Le manga n'est donc pas intelligent et la violence est un de ses composants. Il ne s'agit pas là d'un défaut, mais d'un système de valeur différent et si jamais on me demandait mon avis, je trouve un Medaka Box ou un Fairy Tail plus sains qu'un Criminal Minds ou un Law & Order qui se donne des airs moralisateurs et prétentieux au nom d'un sorte de maturité "réaliste", dans la plus vicieuse des déformations de ce terme. A l'inverse, le manga serait dominé par des thématiques adolescentes, par la question du passage à l'âge adulte, par l'omniprésence de l'apprentissage par l'échec, un message qui majoritairement optimiste prônant l'accomplissement de soit dans l'adversité et la confrontation entre les rêves et la réalité.

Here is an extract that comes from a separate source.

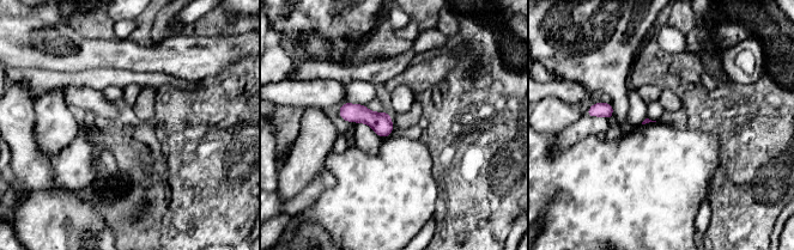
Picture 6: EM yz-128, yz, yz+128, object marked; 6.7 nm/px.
look(em, planes, letters, same)
cut it another way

Si on partait du principe que l'écriture est tissage (les mots textes et tissu ont la même racine) la bande-dessinée, et certainement l'animation, sont des mises en boite et auraient par rapport à la littérature l'effet d'un bon coup de point dans les gencives. Au final, la bande-dessinée quelque chose d'impressionniste, là où un texte serait expressif. C'est d'ailleurs amusant de voir que le mouvement impressionniste était lui-même par un certain japonisme dont la Manga d'Hokusai fait partie.

Je suis à peu près sûr de ne pas avoir tout couvert et comme à chaque fois dans ce genres de monologue. J'ai dû oublié des choses et manquer de clarté sur certains points. Comme je suis le genre de personne qui a tendance à ne pas savoir développer un propos seul, je vous invite à faire de remarque de toute sorte sur ce billet, ça permettra surement d'approfondir ce qui ne l'a pas été et d'ajouter les détails qui manquent.

En espérant que ce soit un minimum intéressant quand même.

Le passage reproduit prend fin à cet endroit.